This is the reason why some lampposts in London have an engraving that might resemble the Chanel logo.
What is the first thing that comes to your mind whenever you think about Chanel besides luxury and fashion? For me it is Paris and the glamour of the French capital, but did you know that Coco Chanel has a close history to London and that some believe her name is engraved in many of its lampposts?
This is the story of the popular lamppost in Westminster that apparently have the Chanel logo and why they are one of the fashion legends in London.
Chanel and her loving English story
Though Coco Chanel was French and spent most of her life living in Paris, she actually spent some years living in London thanks, besides other things, of her affair with the second Duke of Westminster, Hugh Richard Arthur Grosvenor, also known as Bendor.
It is said that it was in 1924 when Coco and Bendor started a romantic relationship.

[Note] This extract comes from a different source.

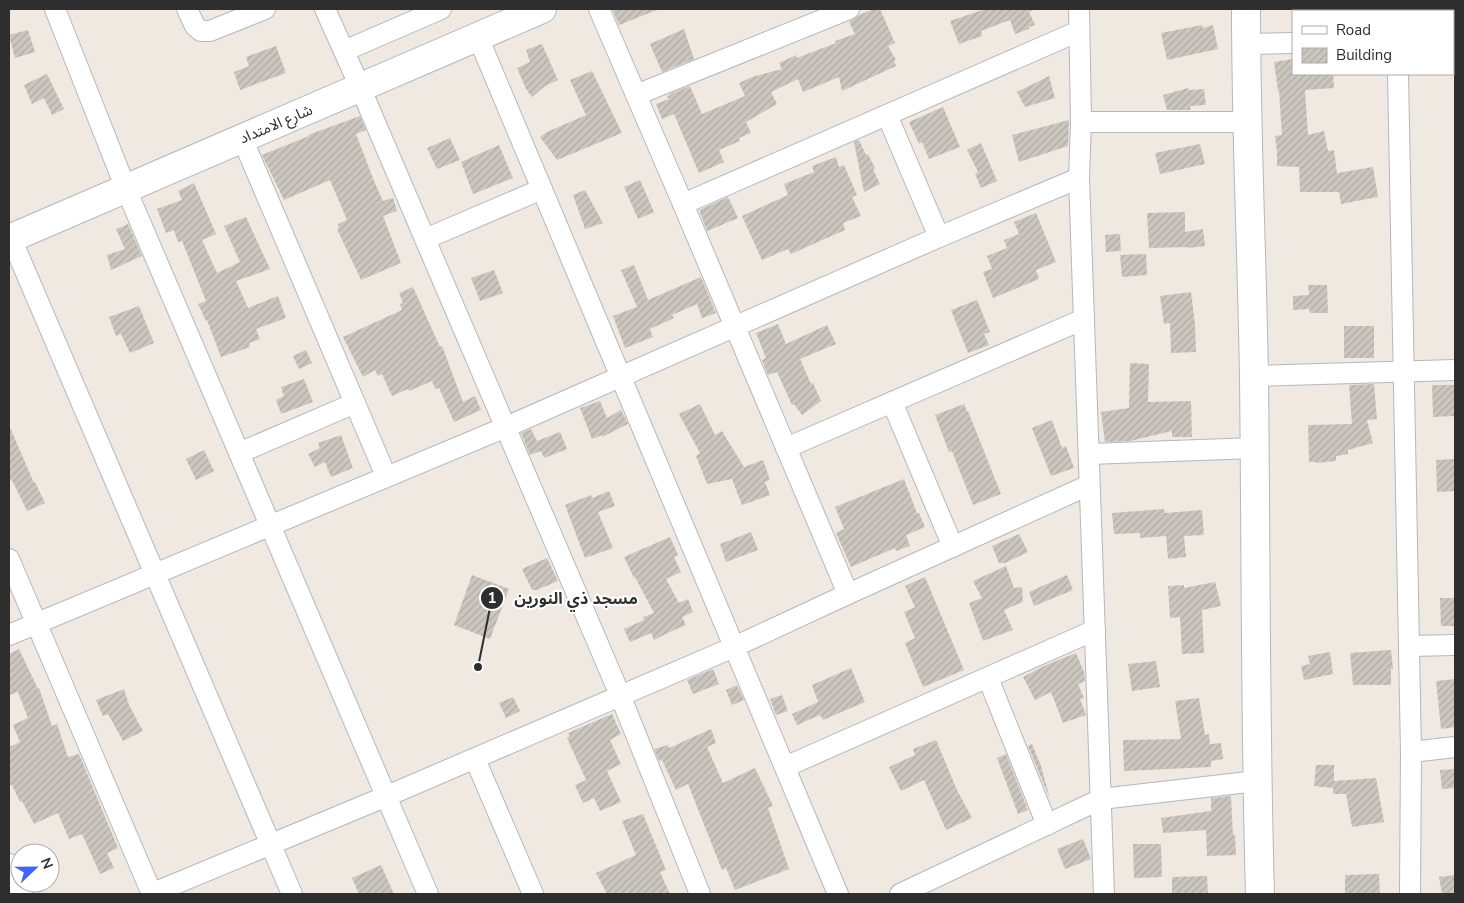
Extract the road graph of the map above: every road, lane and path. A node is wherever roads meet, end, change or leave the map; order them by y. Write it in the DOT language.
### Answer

It is believed that their affair lasted for over 10 years and the Duke, as an amorous gesture, promised Coco to append her initials to his street furniture as a way to remember her every time he walked on his streets.
[Image: Instagram @iannader]
The Duke was so infatuated with the French designer that he even asked her to marry him, to which she refused and apparently she replied “ There have been several Duchesses of Westminster but there is only one Coco Chanel”.
Later on, Justine Picardie wrote on Coco’s biography that there was no proof the designer ever said such a thing and even Chanel refused having said that.
“Such thing is too vulgar to say to a Duke”, said Coco.
The real explanation behind Chanel’s logo legend
The lamppost engraved with a Chanel logo has nothing to do with the romance of the designer and the Duke of Westminster, but rather something simpler and, in a way, bureaucratic.
The real reason for both c’s engraved in each lamppost of Westminster is because they indicate that they are part of the Westminster City Council. Reason why there is a w letter and the two back-to-back c’s.
No legend, no love story, and no corny reminders of a marriage that wasn’t. They are just a government engraving.